Lew Thomas, “Self Portrait #2,” (1972). Courtesy Phillip Martin Gallery
Lew Thomas, an artist whose photographic experiments created new possibilities for Conceptual art, has died at 88. Philip Martin Gallery in Los Angeles, his longtime representative, announced the news on Thursday in an email.
Thomas’s work was, on the surface, quite simple. Following the birth of his daughter, he created BLACK & WHITE (1971), a vertical diptych in which the word “black” is printed in white on a black background, which hangs above the word “white,” printed in black on a white background. The piece would prove to be a breakthrough and emblematic of his work to come, like OPENING & CLOSING THE GARAGE DOOR (1972), which features two vertical photo strips showing a figure performing that very act.
But Thomas was interested in more than just a clever juxtaposition of opposites. His work was undergirded by his studies in structural linguistics, as well as his own observations of his daughter’s speech development. His art, in essence, was a meticulous pursuit of creating pictorial responses to structuralism, highlighting how words’ meanings are formed through their relationship with other words, without which they would effectively have little or no significance.
Another key interest in Thomas’s art was the passage of time, and how devices like clocks mark our relationship to it. In TIME EQUALS 36 EXPOSURES (negative and positive sections), from 1971, Thomas created a set of 36 photos of a black clock shot at various times during the day, which he accompanied with 36 images of a white clock taken at the same times. In LIGHT-ON-FLOOR (1973), he again used a six-by-six grid of 36 images, this time showing the passing of a day as light shifts across a linoleum floor.
In 1997, former Berkeley Art Museum director Larry Rinder called Thomas “one of the most important and yet least known of contemporary Bay Area artists.” He added, “Mr. Thomas’s work . . . was motivated by an interest in using photography as a means to express fundamental structures of time, space and meaning while also expressing the essential properties of the photographic medium.
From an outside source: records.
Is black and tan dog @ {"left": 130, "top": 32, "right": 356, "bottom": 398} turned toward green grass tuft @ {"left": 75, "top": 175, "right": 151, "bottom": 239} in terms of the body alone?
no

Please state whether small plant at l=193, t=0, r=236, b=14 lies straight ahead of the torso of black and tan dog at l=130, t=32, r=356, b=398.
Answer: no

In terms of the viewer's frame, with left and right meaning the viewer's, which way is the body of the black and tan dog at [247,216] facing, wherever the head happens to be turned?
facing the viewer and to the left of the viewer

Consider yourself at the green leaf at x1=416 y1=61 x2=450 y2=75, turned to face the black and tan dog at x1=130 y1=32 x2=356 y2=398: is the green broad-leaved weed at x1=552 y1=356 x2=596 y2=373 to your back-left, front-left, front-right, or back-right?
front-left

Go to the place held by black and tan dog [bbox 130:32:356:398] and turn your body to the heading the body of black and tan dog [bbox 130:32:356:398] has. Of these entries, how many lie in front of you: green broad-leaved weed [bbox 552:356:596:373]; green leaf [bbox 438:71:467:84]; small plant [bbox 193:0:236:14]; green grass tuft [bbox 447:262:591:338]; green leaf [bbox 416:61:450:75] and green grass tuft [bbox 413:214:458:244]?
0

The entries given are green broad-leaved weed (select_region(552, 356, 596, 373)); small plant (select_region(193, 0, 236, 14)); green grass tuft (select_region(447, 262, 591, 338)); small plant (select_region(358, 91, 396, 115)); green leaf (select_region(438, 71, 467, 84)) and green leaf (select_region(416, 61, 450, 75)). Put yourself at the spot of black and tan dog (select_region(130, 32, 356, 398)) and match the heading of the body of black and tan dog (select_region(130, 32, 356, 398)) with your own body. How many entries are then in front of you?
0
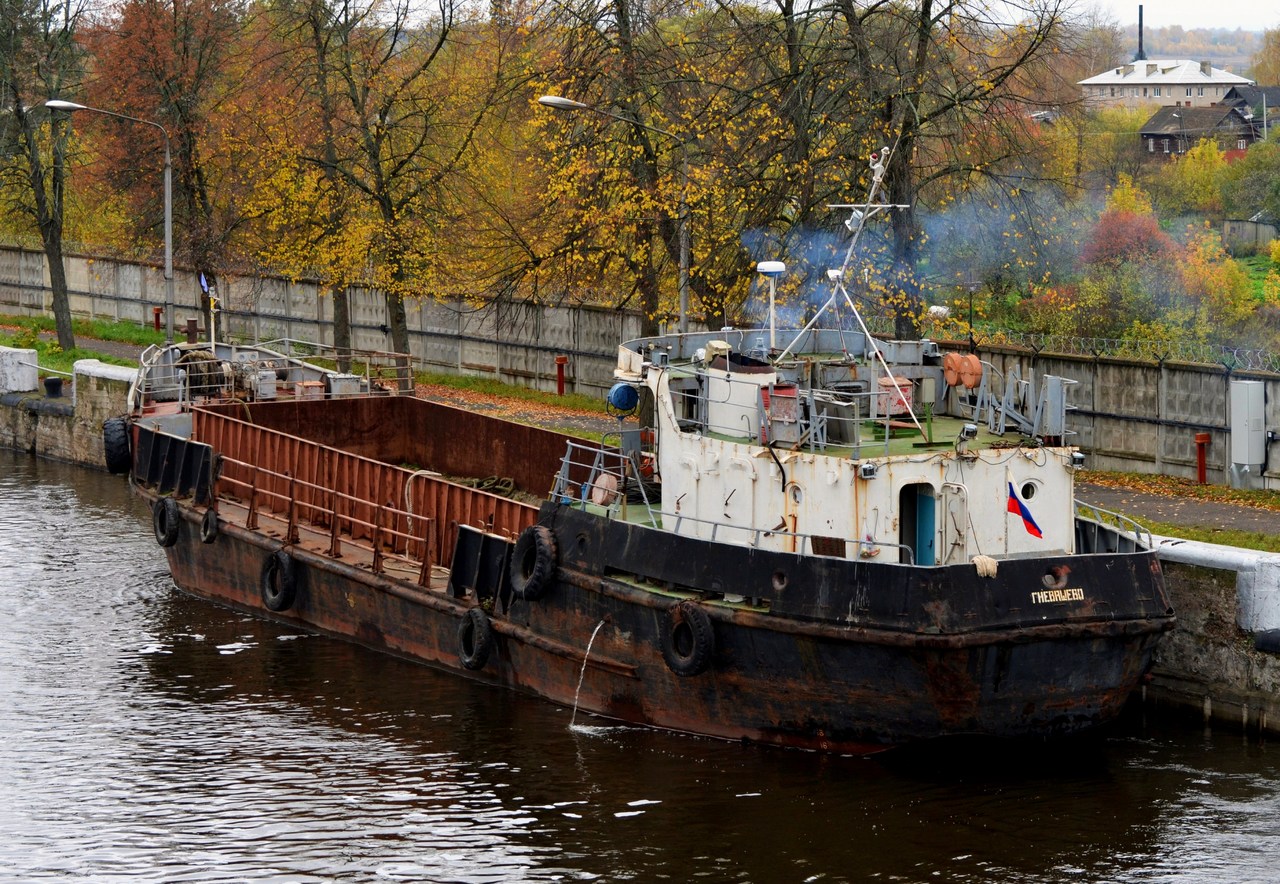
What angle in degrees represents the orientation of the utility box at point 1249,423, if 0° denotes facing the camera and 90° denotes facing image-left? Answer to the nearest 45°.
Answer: approximately 45°

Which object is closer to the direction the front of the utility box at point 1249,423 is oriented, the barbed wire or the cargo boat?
the cargo boat

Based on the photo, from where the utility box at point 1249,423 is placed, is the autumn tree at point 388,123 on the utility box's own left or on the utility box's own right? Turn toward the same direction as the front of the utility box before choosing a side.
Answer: on the utility box's own right

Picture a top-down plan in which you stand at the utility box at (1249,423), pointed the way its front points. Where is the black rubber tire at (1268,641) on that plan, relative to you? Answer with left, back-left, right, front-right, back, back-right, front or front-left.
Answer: front-left

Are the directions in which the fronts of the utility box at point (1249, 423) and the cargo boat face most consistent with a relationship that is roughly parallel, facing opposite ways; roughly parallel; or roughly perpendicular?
roughly perpendicular

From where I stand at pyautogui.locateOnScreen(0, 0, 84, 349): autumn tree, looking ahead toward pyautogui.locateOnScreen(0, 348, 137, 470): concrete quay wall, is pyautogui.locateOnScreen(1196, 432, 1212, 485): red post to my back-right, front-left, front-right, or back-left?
front-left
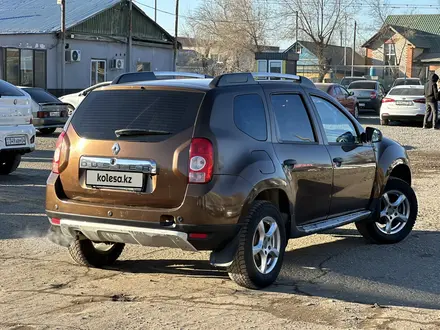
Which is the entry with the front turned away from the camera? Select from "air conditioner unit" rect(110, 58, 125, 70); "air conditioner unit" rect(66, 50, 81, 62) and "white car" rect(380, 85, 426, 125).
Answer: the white car

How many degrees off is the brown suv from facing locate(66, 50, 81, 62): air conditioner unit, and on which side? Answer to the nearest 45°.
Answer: approximately 45° to its left

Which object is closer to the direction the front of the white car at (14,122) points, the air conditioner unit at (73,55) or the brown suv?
the air conditioner unit

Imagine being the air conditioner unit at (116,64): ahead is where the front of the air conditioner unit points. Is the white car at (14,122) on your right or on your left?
on your right

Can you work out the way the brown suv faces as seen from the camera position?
facing away from the viewer and to the right of the viewer

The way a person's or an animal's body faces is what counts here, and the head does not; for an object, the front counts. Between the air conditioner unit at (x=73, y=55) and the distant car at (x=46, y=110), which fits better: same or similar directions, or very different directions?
very different directions

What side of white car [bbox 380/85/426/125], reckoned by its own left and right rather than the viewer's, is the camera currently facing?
back

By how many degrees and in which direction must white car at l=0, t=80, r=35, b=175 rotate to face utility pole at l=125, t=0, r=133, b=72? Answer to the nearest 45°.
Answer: approximately 45° to its right

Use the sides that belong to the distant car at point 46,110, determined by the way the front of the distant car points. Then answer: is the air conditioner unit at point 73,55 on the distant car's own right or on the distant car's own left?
on the distant car's own right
Rather than being concerned with the aesthetic (that is aesthetic in the conventional sense of ‘beauty’) or psychological content of the image, Thomas emphasized the photograph’s capacity to provide simple evidence of underlying structures.”
Lew Thomas was born in 1932 in San Francisco, and as a child developed a love for books and language, which would eventually impact his art practice. He attended the University of San Francisco, and graduated with a degree in English literature in 1960.
In 1964, he began managing the Patrons of Art and Music Bookshop at the Legion of Honor, which he ran until 1982. While there, Thomas began to develop his interest in both French Structuralism and photography, and soon enlisted Joe Schopplein, who photographed exhibitions for the de Young Museum, into teaching him to shoot and print photographs.
Around this time, Thomas also became an influential publisher. In 1976, along with Donna-Lee Phillips, he founded NFS Press, which published books on Bay Area photographers active in the 1970s, including a close associate of theirs, Hal Fischer.
Simultaneously, Thomas’s artwork began to be shown at major venues, like the Oakland Art Museum in 1972, the de Young Museum in 1974, the Museum of Modern Art in New York in 1978, and other venues. More recently, his work and that of his Bay Area colleagues has enjoyed a revival. In 2020, the San Francisco Museum of Modern Art mounted an exhibition looking at the 1970s work of Thomas, Phillips and Fischer, titled “Thought Pieces.” The trio will also be the subject of an exhibition at the Addison Gallery of American Art in Andover, Massachusetts, later this year.
These exhibitions look at how Thomas used photography to ponder the significance of things close at hand, something that was at the center of his practice. Writing in his 1978 book, Structural(ism) and Photography, he said, “[I realized] I did not need to go somewhere to take a photograph. In fact all the content I would ever need for photography was already with me.”